In regions with structured capacity markets, generating assets’ values are strongly supported by installed-capacity (ICAP) payments (see Figure 4, “Generic Combined-Cycle Net Present Value”). Particularly in markets such as New England and East PJM, energy revenues are expected to comprise only half a plant’s total value. Comparing these to the likes of ERCOT, these markets seem to be evolving toward a two-part market with lower energy revenues and strong capacity revenues. On the other hand, a merchant generator in ERCOT can receive compensatory value from the energy market alone.

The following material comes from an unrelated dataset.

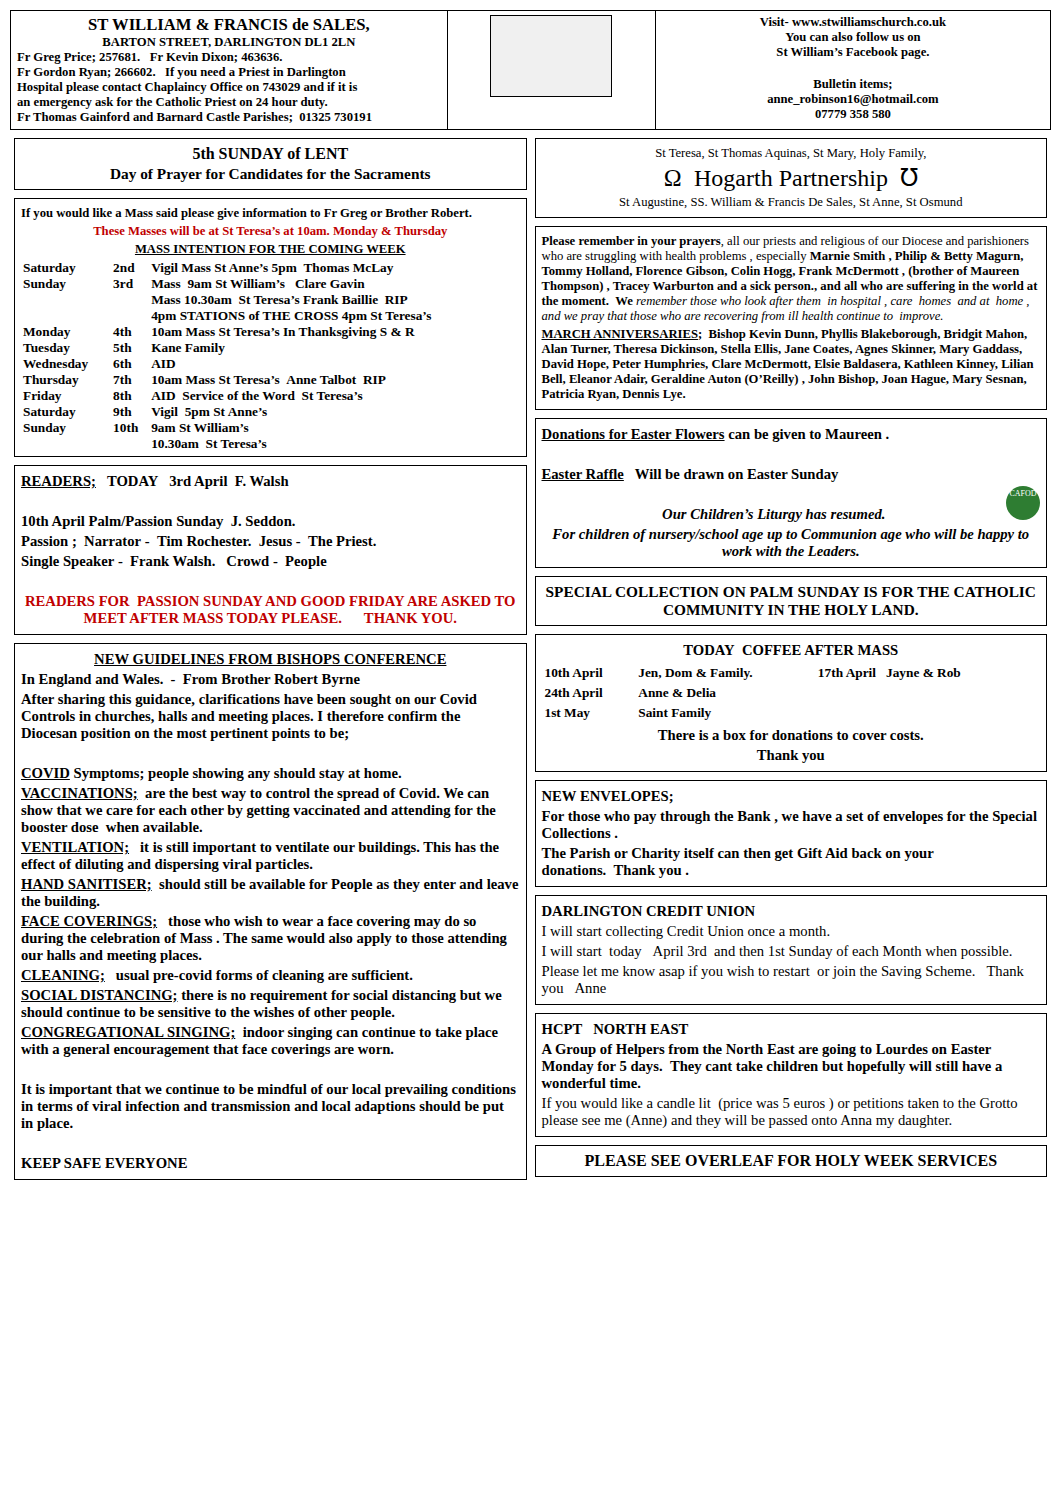| ST WILLIAM & FRANCIS de SALES, BARTON STREET, DARLINGTON DL1 2LN Fr Greg Price; 257681. Fr Kevin Dixon; 463636. Fr Gordon Ryan; 266602. If you need a Priest in Darlington Hospital please contact Chaplaincy Office on 743029 and if it is an emergency ask for the Catholic Priest on 24 hour duty. Fr Thomas Gainford and Barnard Castle Parishes; 01325 730191 | | Visit- www.stwilliamschurch.co.uk You can also follow us on St William’s Facebook page. Bulletin items; anne_robinson16@hotmail.com 07779 358 580 |
| 5th SUNDAY of LENT Day of Prayer for Candidates for the Sacraments If you would like a Mass said please give information to Fr Greg or Brother Robert. These Masses will be at St Teresa’s at 10am. Monday & Thursday MASS INTENTION FOR THE COMING WEEK / Saturday / 2nd / Vigil Mass St Anne’s 5pm Thomas McLay / / Sunday / 3rd / Mass 9am St William’s Clare Gavin / / / / Mass 10.30am St Teresa’s Frank Baillie RIP / / / / 4pm STATIONS of THE CROSS 4pm St Teresa’s / / Monday / 4th / 10am Mass St Teresa’s In Thanksgiving S & R / / Tuesday / 5th / Kane Family / / Wednesday / 6th / AID / / Thursday / 7th / 10am Mass St Teresa’s Anne Talbot RIP / / Friday / 8th / AID Service of the Word St Teresa’s / / Saturday / 9th / Vigil 5pm St Anne’s / / Sunday / 10th / 9am St William’s / / / / 10.30am St Teresa’s / READERS; TODAY 3rd April F. Walsh 10th April Palm/Passion Sunday J. Seddon. Passion ; Narrator - Tim Rochester. Jesus - The Priest. Single Speaker - Frank Walsh. Crowd - People READERS FOR PASSION SUNDAY AND GOOD FRIDAY ARE ASKED TO MEET AFTER MASS TODAY PLEASE. THANK YOU. NEW GUIDELINES FROM BISHOPS CONFERENCE In England and Wales. - From Brother Robert Byrne After sharing this guidance, clarifications have been sought on our Covid Controls in churches, halls and meeting places. I therefore confirm the Diocesan position on the most pertinent points to be; COVID Symptoms; people showing any should stay at home. VACCINATIONS; are the best way to control the spread of Covid. We can show that we care for each other by getting vaccinated and attending for the booster dose when available. VENTILATION; it is still important to ventilate our buildings. This has the effect of diluting and dispersing viral particles. HAND SANITISER; should still be available for People as they enter and leave the building. FACE COVERINGS; those who wish to wear a face covering may do so during the celebration of Mass . The same would also apply to those attending our halls and meeting places. CLEANING; usual pre-covid forms of cleaning are sufficient. SOCIAL DISTANCING; there is no requirement for social distancing but we should continue to be sensitive to the wishes of other people. CONGREGATIONAL SINGING; indoor singing can continue to take place with a general encouragement that face coverings are worn. It is important that we continue to be mindful of our local prevailing conditions in terms of viral infection and transmission and local adaptions should be put in place. KEEP SAFE EVERYONE | St Teresa, St Thomas Aquinas, St Mary, Holy Family, Ω Hogarth Partnership ℧ St Augustine, SS. William & Francis De Sales, St Anne, St Osmund Please remember in your prayers , all our priests and religious of our Diocese and parishioners who are struggling with health problems , especially Marnie Smith , Philip & Betty Magurn, Tommy Holland, Florence Gibson, Colin Hogg, Frank McDermott , (brother of Maureen Thompson) , Tracey Warburton and a sick person., and all who are suffering in the world at the moment. We remember those who look after them in hospital , care homes and at home , and we pray that those who are recovering from ill health continue to improve. MARCH ANNIVERSARIES ; Bishop Kevin Dunn, Phyllis Blakeborough, Bridgit Mahon, Alan Turner, Theresa Dickinson, Stella Ellis, Jane Coates, Agnes Skinner, Mary Gaddass, David Hope, Peter Humphries, Clare McDermott, Elsie Baldasera, Kathleen Kinney, Lilian Bell, Eleanor Adair, Geraldine Auton (O’Reilly) , John Bishop, Joan Hague, Mary Sesnan, Patricia Ryan, Dennis Lye. Donations for Easter Flowers can be given to Maureen . Easter Raffle Will be drawn on Easter Sunday CAFOD Our Children’s Liturgy has resumed. For children of nursery/school age up to Communion age who will be happy to work with the Leaders. SPECIAL COLLECTION ON PALM SUNDAY IS FOR THE CATHOLIC COMMUNITY IN THE HOLY LAND. TODAY COFFEE AFTER MASS / 10th April / Jen, Dom & Family. / 17th April Jayne & Rob / / 24th April / Anne & Delia / / / 1st May / Saint Family / / There is a box for donations to cover costs. Thank you NEW ENVELOPES; For those who pay through the Bank , we have a set of envelopes for the Special Collections . The Parish or Charity itself can then get Gift Aid back on your donations. Thank you . DARLINGTON CREDIT UNION I will start collecting Credit Union once a month. I will start today April 3rd and then 1st Sunday of each Month when possible. Please let me know asap if you wish to restart or join the Saving Scheme. Thank you Anne HCPT NORTH EAST A Group of Helpers from the North East are going to Lourdes on Easter Monday for 5 days. They cant take children but hopefully will still have a wonderful time. If you would like a candle lit (price was 5 euros ) or petitions taken to the Grotto please see me (Anne) and they will be passed onto Anna my daughter. PLEASE SEE OVERLEAF FOR HOLY WEEK SERVICES |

Finally, the intrinsic value of western markets is extremely low compared to other regions. This indicates that under normal hydro and weather conditions, merchant cash flows in these markets will be quite suppressed due to high reserve margins. However, high volatility driven by hydro conditions, weather patterns and transmission issues create some revenue potential presented as extrinsic value.
The next build cycle is already underway in several markets. However location and timing are critical. Asset investors should pay attention to the fundamentals and focus on location factors that can have major impacts on unit profitability.

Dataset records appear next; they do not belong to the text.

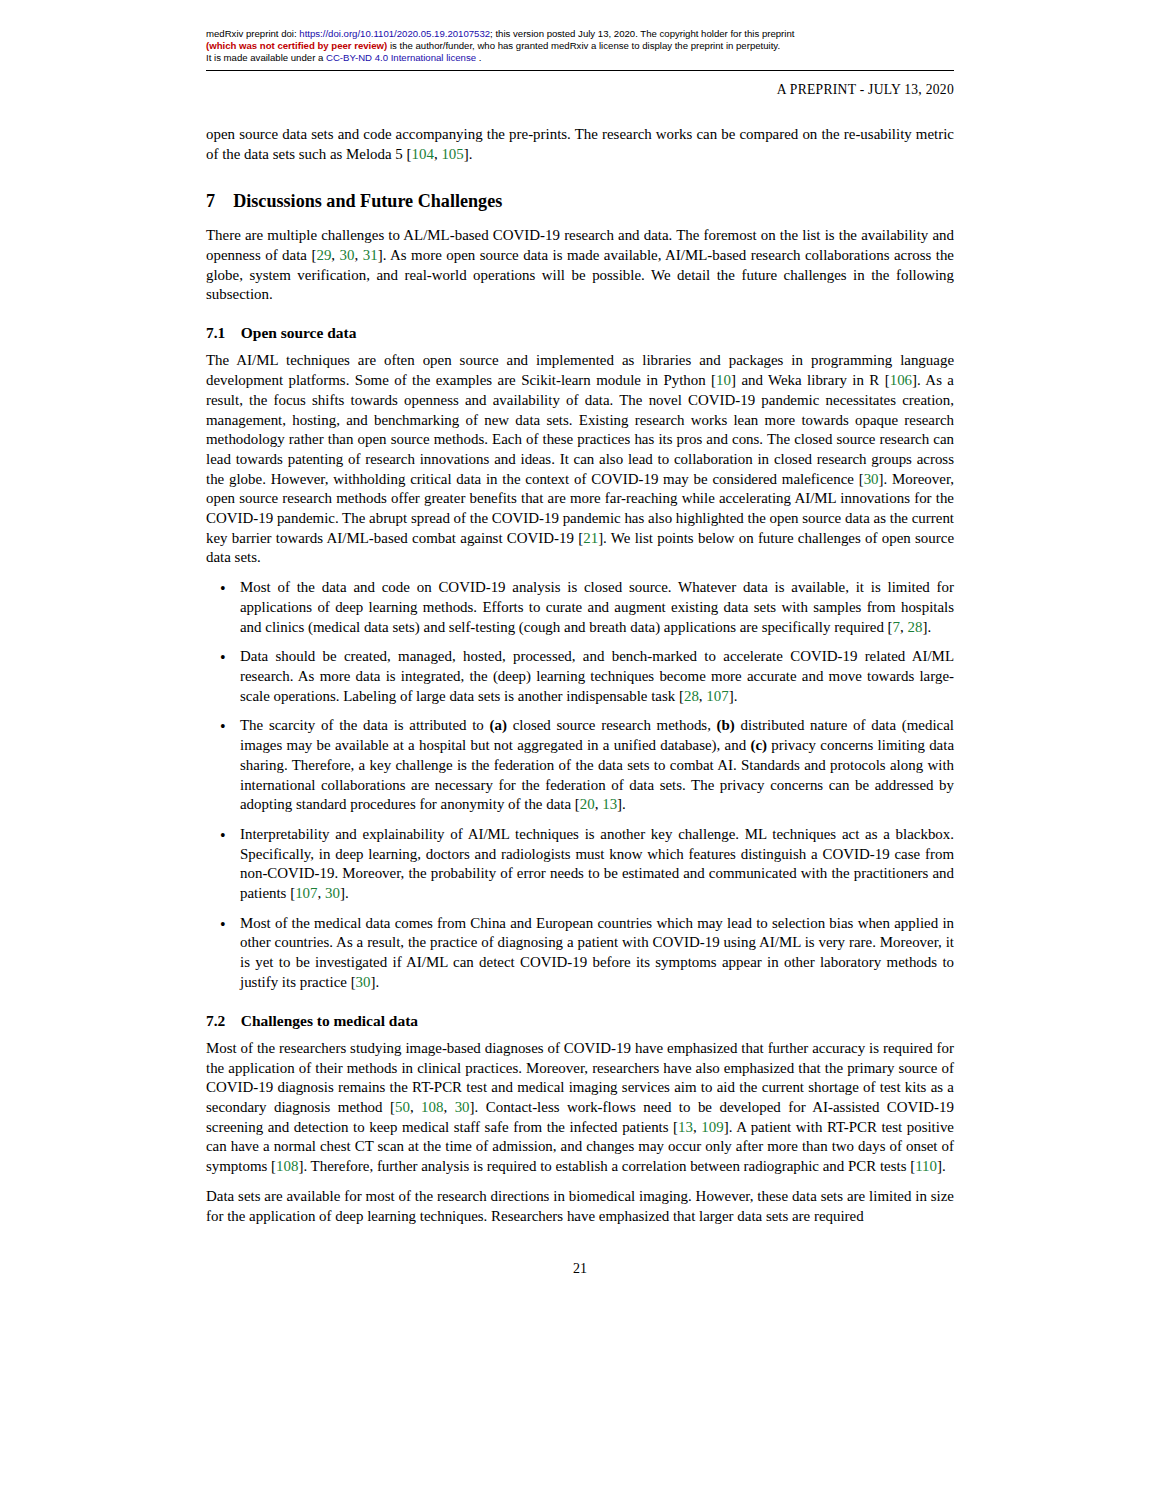medRxiv preprint doi: https://doi.org/10.1101/2020.05.19.20107532; this version posted July 13, 2020. The copyright holder for this preprint
(which was not certified by peer review) is the author/funder, who has granted medRxiv a license to display the preprint in perpetuity.
It is made available under a CC-BY-ND 4.0 International license .
A PREPRINT - JULY 13, 2020
open source data sets and code accompanying the pre-prints. The research works can be compared on the re-usability metric of the data sets such as Meloda 5 [104, 105].
7 Discussions and Future Challenges
There are multiple challenges to AL/ML-based COVID-19 research and data. The foremost on the list is the availability and openness of data [29, 30, 31]. As more open source data is made available, AI/ML-based research collaborations across the globe, system verification, and real-world operations will be possible. We detail the future challenges in the following subsection.
7.1 Open source data
The AI/ML techniques are often open source and implemented as libraries and packages in programming language development platforms. Some of the examples are Scikit-learn module in Python [10] and Weka library in R [106]. As a result, the focus shifts towards openness and availability of data. The novel COVID-19 pandemic necessitates creation, management, hosting, and benchmarking of new data sets. Existing research works lean more towards opaque research methodology rather than open source methods. Each of these practices has its pros and cons. The closed source research can lead towards patenting of research innovations and ideas. It can also lead to collaboration in closed research groups across the globe. However, withholding critical data in the context of COVID-19 may be considered maleficence [30]. Moreover, open source research methods offer greater benefits that are more far-reaching while accelerating AI/ML innovations for the COVID-19 pandemic. The abrupt spread of the COVID-19 pandemic has also highlighted the open source data as the current key barrier towards AI/ML-based combat against COVID-19 [21]. We list points below on future challenges of open source data sets.
Most of the data and code on COVID-19 analysis is closed source. Whatever data is available, it is limited for applications of deep learning methods. Efforts to curate and augment existing data sets with samples from hospitals and clinics (medical data sets) and self-testing (cough and breath data) applications are specifically required [7, 28].
Data should be created, managed, hosted, processed, and bench-marked to accelerate COVID-19 related AI/ML research. As more data is integrated, the (deep) learning techniques become more accurate and move towards large-scale operations. Labeling of large data sets is another indispensable task [28, 107].
The scarcity of the data is attributed to (a) closed source research methods, (b) distributed nature of data (medical images may be available at a hospital but not aggregated in a unified database), and (c) privacy concerns limiting data sharing. Therefore, a key challenge is the federation of the data sets to combat AI. Standards and protocols along with international collaborations are necessary for the federation of data sets. The privacy concerns can be addressed by adopting standard procedures for anonymity of the data [20, 13].
Interpretability and explainability of AI/ML techniques is another key challenge. ML techniques act as a blackbox. Specifically, in deep learning, doctors and radiologists must know which features distinguish a COVID-19 case from non-COVID-19. Moreover, the probability of error needs to be estimated and communicated with the practitioners and patients [107, 30].
Most of the medical data comes from China and European countries which may lead to selection bias when applied in other countries. As a result, the practice of diagnosing a patient with COVID-19 using AI/ML is very rare. Moreover, it is yet to be investigated if AI/ML can detect COVID-19 before its symptoms appear in other laboratory methods to justify its practice [30].
7.2 Challenges to medical data
Most of the researchers studying image-based diagnoses of COVID-19 have emphasized that further accuracy is required for the application of their methods in clinical practices. Moreover, researchers have also emphasized that the primary source of COVID-19 diagnosis remains the RT-PCR test and medical imaging services aim to aid the current shortage of test kits as a secondary diagnosis method [50, 108, 30]. Contact-less work-flows need to be developed for AI-assisted COVID-19 screening and detection to keep medical staff safe from the infected patients [13, 109]. A patient with RT-PCR test positive can have a normal chest CT scan at the time of admission, and changes may occur only after more than two days of onset of symptoms [108]. Therefore, further analysis is required to establish a correlation between radiographic and PCR tests [110].
Data sets are available for most of the research directions in biomedical imaging. However, these data sets are limited in size for the application of deep learning techniques. Researchers have emphasized that larger data sets are required
21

The markets clearly anticipate new GHG-emission regulations, but there is major uncertainty about impacts and both significant risk and potential for newer power-generation technologies. Future GHG regulation is a key risk factor for the next decade. Such strategies as hedging positions and diversifying portfolios, both technologically and geographically, are more critical than ever. Building the optimal portfolio in line with corporate risk tolerance is a key challenge.

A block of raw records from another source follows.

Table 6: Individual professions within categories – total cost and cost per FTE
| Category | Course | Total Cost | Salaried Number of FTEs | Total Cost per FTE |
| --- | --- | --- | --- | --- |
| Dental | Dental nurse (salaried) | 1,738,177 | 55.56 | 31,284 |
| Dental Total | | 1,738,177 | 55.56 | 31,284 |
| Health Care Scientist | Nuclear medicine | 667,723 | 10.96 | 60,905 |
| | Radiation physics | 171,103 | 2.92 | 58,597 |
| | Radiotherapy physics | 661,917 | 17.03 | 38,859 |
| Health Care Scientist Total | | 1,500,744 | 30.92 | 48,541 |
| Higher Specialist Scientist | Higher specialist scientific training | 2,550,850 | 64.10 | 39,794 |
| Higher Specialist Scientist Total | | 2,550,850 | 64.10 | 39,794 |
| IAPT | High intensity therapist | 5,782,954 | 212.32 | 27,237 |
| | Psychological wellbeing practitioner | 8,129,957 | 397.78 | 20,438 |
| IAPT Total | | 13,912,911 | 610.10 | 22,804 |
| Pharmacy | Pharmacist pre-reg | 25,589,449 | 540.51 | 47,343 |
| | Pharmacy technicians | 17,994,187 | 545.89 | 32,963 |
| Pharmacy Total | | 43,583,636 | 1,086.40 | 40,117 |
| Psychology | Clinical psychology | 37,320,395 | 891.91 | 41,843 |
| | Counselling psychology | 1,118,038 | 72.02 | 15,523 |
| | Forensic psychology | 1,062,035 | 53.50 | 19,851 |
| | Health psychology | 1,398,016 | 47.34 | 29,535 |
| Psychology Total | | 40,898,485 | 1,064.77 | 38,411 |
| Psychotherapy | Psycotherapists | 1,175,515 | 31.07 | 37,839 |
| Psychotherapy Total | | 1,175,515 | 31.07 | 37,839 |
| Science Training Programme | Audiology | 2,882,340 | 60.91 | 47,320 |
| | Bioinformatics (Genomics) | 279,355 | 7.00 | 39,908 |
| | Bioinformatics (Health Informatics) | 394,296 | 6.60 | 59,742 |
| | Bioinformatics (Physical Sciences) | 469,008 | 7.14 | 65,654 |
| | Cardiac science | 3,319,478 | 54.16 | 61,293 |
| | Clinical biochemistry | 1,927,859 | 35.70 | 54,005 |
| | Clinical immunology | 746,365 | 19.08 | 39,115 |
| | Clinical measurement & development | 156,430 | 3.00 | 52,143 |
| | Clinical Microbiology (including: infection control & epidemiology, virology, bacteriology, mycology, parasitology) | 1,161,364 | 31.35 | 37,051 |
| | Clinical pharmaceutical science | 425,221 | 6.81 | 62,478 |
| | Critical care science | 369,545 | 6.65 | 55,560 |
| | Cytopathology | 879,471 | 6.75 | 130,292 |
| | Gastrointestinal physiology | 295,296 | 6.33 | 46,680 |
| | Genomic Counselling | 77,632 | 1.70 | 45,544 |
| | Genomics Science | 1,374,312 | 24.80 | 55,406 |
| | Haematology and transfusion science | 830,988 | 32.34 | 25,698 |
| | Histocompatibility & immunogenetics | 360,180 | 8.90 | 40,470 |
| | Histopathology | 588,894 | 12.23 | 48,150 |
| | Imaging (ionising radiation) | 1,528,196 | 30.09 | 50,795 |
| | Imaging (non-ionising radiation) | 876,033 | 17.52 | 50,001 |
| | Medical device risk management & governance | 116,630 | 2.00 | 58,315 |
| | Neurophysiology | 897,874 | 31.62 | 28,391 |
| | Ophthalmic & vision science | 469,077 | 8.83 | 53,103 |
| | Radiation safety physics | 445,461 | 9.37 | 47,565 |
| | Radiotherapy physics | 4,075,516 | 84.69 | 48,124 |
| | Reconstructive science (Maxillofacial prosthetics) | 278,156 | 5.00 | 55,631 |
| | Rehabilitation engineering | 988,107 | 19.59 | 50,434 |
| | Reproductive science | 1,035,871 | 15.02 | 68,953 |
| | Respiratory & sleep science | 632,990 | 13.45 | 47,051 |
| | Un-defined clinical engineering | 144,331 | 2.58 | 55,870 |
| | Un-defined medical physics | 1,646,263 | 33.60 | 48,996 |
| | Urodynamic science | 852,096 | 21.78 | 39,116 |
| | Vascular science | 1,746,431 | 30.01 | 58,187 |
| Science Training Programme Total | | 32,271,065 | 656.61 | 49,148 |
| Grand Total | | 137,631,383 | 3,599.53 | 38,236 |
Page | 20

As clean-coal technologies compete with new nuclear technologies for the base-load future of power generation, higher construction costs and regulatory risks will continue to cause project cancellations. New base-load generation resources are needed to replace aging generation fleets, but there are significant uncertainties for different technologies and generation fuels. Natural gas-fired combined-cycle generation, often underutilized, is waiting to pick up the pieces and could end up being either a spoiler or surprise winner in the race for market share.
Investors shouldn’t forget: The boom-bust cycle is alive and well in the power-generation sector. Signposts will provide clues to trends beyond the forecast. Some of these trends are driven by changing key fundamentals, such as tightening reserves, while others are driven by volatile fuel prices. Analysis of historical asset transactions shows a significant correlation between asset-sales prices and natural-gas prices. Considering that gas prices have been highly volatile, it is crucial to hedge one’s position during these transactions.
The impact of the near-term credit crisis likely will be limited to a slightly higher cost of debt and reduced leverage. Globally, there is an amazing amount of capital looking to be invested, and North American power generation is regarded as a relatively safe investment for most portfolios.
1. Unless otherwise noted, asset values have been calculated as the net present value of the un-leveraged EBITDA-level expected stochastic merchant cash flows for 20 years, using a 12.5% percent real discount rate. This applies to all assets, even those insulated from merchant risk due to PPS’s or ownership by vertically integrated electric utilities.
2. Comparison is performed using Summer 2006 and Summer 2007 Power Generation Bluebook analyses with the same methodology. These are in nominal dollars; the change also includes 2006 to 2007 inflation.
3. In 2007 real dollars and at real escalation rate. These projections are much higher than previous projections which were around $1/MMBtu for the forecast period.